___ Data provided
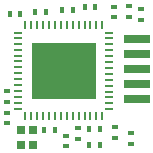
<source format=gbp>
%TF.GenerationSoftware,KiCad,Pcbnew,4.0.6+dfsg1-1*%
%TF.CreationDate,2017-09-08T13:55:37+02:00*%
%TF.ProjectId,fx2grok-tiny,66783267726F6B2D74696E792E6B6963,rev?*%
%TF.FileFunction,Paste,Bot*%
%FSLAX46Y46*%
G04 Gerber Fmt 4.6, Leading zero omitted, Abs format (unit mm)*
G04 Created by KiCad (PCBNEW 4.0.6+dfsg1-1) date Fri Sep  8 13:55:37 2017*
%MOMM*%
%LPD*%
G01*
G04 APERTURE LIST*
%ADD10C,0.150000*%
%ADD11R,0.599440X0.398780*%
%ADD12R,5.499100X4.800600*%
%ADD13R,0.690880X0.279400*%
%ADD14R,0.279400X0.690880*%
%ADD15R,0.398780X0.599440*%
%ADD16R,0.650240X0.749300*%
%ADD17R,2.200300X0.759460*%
G04 APERTURE END LIST*
D10*
D11*
X78601160Y-38399620D03*
X78601160Y-39298780D03*
X77343000Y-39311580D03*
X77343000Y-38412420D03*
D12*
X73101200Y-43865800D03*
D13*
X76946760Y-40612060D03*
X76946760Y-41112440D03*
X76946760Y-41612820D03*
X76946760Y-42113200D03*
X76946760Y-42611040D03*
X76946760Y-43111420D03*
X76946760Y-43611800D03*
X76946760Y-44112180D03*
X76946760Y-44612560D03*
X76946760Y-45112940D03*
X76946760Y-45613320D03*
X76946760Y-46113700D03*
X76946760Y-46611540D03*
X76946760Y-47111920D03*
D14*
X76347320Y-40012620D03*
X75846940Y-40012620D03*
X75346560Y-40012620D03*
X74846180Y-40012620D03*
X74345800Y-40012620D03*
X73845420Y-40012620D03*
X73345040Y-40012620D03*
X72847200Y-40012620D03*
X72346820Y-40012620D03*
X71846440Y-40012620D03*
X71346060Y-40012620D03*
X70845680Y-40012620D03*
X70345300Y-40012620D03*
X69847460Y-40012620D03*
D13*
X69245480Y-40612060D03*
X69245480Y-41064180D03*
X69245480Y-41562020D03*
X69245480Y-42062400D03*
X69245480Y-42562780D03*
X69245480Y-43063160D03*
X69245480Y-43563540D03*
X69245480Y-44063920D03*
X69245480Y-44564300D03*
X69245480Y-45062140D03*
X69245480Y-45562520D03*
X69245480Y-46062900D03*
X69245480Y-46563280D03*
X69245480Y-47063660D03*
D14*
X69844920Y-47663100D03*
X70345300Y-47663100D03*
X70845680Y-47663100D03*
X71346060Y-47663100D03*
X71846440Y-47663100D03*
X72346820Y-47663100D03*
X72847200Y-47663100D03*
X73345040Y-47663100D03*
X73845420Y-47663100D03*
X74345800Y-47663100D03*
X74846180Y-47663100D03*
X75346560Y-47663100D03*
X75846940Y-47663100D03*
X76347320Y-47663100D03*
D11*
X79639160Y-38615620D03*
X79639160Y-39514780D03*
D15*
X74861420Y-38481000D03*
X75760580Y-38481000D03*
X71569580Y-38862000D03*
X70670420Y-38862000D03*
X75242420Y-50165000D03*
X76141580Y-50165000D03*
X75242420Y-48768000D03*
X76141580Y-48768000D03*
D11*
X68300600Y-46499780D03*
X68300600Y-45600620D03*
X74295000Y-49598580D03*
X74295000Y-48699420D03*
X77406500Y-49535080D03*
X77406500Y-48635920D03*
D15*
X71432420Y-48895000D03*
X72331580Y-48895000D03*
D11*
X68300600Y-48300640D03*
X68300600Y-47401480D03*
D15*
X69420740Y-39065200D03*
X68521580Y-39065200D03*
D11*
X73279000Y-50233580D03*
X73279000Y-49334420D03*
X78740000Y-49143920D03*
X78740000Y-50043080D03*
D15*
X72956420Y-38735000D03*
X73855580Y-38735000D03*
D16*
X69476620Y-50129440D03*
X69476620Y-48831500D03*
X70477380Y-48831500D03*
X70477380Y-50129440D03*
D17*
X79281020Y-41127680D03*
X79281020Y-42402760D03*
X79281020Y-43677840D03*
X79281020Y-44952920D03*
X79281020Y-46228000D03*
M02*

</source>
______
* **Your goal**: Would you please return all lines of the data that include the word "LIST"?

* **Task response**:
G04 APERTURE LIST*
G04 APERTURE END LIST*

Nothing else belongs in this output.